Lord Nicholas Stern, whose work on the economics of climate change has helped reshape the global climate debate, also participated in the discussion.
“Climate change and global sustainability are urgent issues that require immediate action – they cannot be delayed by endless political wrangling,” Stern says. “All countries must play their part, and move away from unsustainable development and carbon-intensive energy production and consumption. Given the urgent challenge of overcoming world poverty, we must follow the Cancun principle of ‘equitable access to sustainable development’ which guided discussions in Durban.
Thus, given the disparities in wealth and resources in our world, it is clear that developed countries will have to take the lead in terms of finance, technology and investment. It is only by finding our way to low-carbon growth and development that we can secure the future of our planet for all and overcome the challenge of world poverty.”
The goal of the High-level Dialogue and Adaptation Round Table, held in Durban on 6 December, was to position climate change negotiations within the broader agenda of sustainable development.
Along with those quoted above, participants included Rajendra Pachauri, Chair of the Intergovernmental Panel on Climate Change (IPCC); Connie Hedegaard, European Commissioner for Climate Action; Lena Ek, Sweden’s Minister for the Environment; Mohamed Gharib Bilal,Vice President of Tanzania; Peter Kent, Canada’s Minister of the Environment; and some of the best minds in climate science, sustainable development and policy. The event was supported by United Postcode Lotteries and Sekunjalo Development Foundation.

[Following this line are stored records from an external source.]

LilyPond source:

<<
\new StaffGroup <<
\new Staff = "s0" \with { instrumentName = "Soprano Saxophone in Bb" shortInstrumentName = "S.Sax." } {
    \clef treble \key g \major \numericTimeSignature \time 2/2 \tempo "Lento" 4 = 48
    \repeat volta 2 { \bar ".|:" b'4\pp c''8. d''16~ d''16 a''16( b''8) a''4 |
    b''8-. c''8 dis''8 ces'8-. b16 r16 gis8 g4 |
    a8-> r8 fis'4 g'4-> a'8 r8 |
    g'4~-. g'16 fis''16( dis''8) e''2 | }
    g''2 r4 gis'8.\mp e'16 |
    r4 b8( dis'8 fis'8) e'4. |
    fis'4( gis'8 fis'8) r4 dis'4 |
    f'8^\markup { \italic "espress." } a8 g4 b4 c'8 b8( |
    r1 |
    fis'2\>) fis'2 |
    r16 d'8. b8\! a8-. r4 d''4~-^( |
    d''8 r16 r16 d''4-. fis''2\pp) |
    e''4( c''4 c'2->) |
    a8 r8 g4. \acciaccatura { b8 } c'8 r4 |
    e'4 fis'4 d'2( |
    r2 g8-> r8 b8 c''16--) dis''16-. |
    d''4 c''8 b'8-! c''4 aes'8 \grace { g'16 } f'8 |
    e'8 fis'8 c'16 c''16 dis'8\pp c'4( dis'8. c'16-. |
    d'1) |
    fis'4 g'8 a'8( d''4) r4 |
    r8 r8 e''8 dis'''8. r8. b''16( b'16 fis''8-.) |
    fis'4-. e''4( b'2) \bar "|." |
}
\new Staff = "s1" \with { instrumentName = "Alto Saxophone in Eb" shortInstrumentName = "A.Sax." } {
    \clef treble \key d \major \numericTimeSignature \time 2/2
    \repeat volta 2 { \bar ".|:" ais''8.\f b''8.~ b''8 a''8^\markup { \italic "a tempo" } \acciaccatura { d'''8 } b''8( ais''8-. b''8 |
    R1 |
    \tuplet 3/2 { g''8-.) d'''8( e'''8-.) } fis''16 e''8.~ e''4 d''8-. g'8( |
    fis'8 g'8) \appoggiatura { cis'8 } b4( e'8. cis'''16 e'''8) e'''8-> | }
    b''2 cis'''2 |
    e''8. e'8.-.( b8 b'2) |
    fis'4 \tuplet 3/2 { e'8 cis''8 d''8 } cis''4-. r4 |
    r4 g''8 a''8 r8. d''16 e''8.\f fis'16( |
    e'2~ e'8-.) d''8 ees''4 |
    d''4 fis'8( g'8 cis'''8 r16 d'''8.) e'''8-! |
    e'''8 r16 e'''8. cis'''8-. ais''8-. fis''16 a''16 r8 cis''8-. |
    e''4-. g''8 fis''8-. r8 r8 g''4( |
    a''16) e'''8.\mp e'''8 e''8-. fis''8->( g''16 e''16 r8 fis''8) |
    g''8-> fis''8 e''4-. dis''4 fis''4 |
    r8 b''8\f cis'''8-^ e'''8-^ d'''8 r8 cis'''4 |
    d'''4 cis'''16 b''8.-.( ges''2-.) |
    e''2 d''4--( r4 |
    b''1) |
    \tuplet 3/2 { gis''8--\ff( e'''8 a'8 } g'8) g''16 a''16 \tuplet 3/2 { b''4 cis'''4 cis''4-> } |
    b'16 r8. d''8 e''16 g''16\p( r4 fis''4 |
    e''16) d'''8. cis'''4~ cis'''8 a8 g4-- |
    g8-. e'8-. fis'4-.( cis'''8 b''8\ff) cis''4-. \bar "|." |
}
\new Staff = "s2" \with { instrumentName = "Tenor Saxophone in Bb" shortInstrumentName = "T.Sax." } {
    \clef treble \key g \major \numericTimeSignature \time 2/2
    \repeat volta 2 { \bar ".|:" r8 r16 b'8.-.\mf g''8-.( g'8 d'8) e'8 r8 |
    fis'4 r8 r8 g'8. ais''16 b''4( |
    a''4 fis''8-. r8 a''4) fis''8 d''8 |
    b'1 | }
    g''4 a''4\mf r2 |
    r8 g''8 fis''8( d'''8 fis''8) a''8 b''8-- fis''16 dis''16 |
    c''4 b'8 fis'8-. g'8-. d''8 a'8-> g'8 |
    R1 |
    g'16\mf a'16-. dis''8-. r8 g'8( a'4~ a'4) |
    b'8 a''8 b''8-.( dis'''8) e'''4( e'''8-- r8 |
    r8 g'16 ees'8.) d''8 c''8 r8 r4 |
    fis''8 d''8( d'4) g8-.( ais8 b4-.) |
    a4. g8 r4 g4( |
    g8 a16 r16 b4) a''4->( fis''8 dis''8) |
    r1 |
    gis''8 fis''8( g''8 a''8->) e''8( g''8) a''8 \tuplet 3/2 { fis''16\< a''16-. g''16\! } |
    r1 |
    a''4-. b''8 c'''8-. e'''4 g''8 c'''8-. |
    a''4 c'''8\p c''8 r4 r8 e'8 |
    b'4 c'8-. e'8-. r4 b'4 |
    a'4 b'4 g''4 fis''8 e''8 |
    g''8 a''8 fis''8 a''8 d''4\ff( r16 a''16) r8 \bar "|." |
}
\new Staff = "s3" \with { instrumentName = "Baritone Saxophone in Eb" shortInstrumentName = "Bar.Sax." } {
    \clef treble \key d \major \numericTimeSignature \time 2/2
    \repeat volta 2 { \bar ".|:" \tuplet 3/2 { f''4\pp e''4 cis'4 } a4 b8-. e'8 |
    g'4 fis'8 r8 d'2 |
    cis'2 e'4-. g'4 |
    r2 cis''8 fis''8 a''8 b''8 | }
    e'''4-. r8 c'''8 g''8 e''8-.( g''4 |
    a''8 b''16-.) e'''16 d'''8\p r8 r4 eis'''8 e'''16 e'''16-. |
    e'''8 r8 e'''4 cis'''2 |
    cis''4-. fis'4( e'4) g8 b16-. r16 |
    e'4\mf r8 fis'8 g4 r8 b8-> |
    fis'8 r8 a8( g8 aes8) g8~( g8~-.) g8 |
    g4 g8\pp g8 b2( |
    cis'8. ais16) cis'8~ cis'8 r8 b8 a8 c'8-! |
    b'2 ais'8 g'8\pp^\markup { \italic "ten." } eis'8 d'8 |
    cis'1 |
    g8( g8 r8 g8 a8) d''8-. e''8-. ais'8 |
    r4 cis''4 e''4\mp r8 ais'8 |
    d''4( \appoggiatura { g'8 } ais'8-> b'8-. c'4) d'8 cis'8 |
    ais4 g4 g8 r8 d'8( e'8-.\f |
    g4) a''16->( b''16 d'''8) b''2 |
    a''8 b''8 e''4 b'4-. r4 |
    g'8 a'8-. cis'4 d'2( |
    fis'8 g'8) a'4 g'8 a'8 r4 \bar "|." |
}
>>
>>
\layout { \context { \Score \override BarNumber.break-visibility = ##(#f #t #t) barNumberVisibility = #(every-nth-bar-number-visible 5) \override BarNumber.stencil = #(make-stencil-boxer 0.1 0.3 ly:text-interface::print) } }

The Durban Vision Statement builds on ideas discussed at the 3rd Nobel Laureate Symposium on Global Sustainability, held in Stockholm in May and hosted by Johan Rockström, Executive Director of the Stockholm Environment Institute and the Stockholm Resilience Centre, and Hans Joachim Schellnhuber, Director of the Potsdam Institute for Climate Impact Research, who initiated the Nobel Laureate Symposium series.
The Symposium concluded with the signing of The Stockholm Memorandum by the Nobel Laureates, which was handed over in person to the High-level Panel on Global Sustainability appointed by the UN Secretary General, Co-Chaired by President Zuma.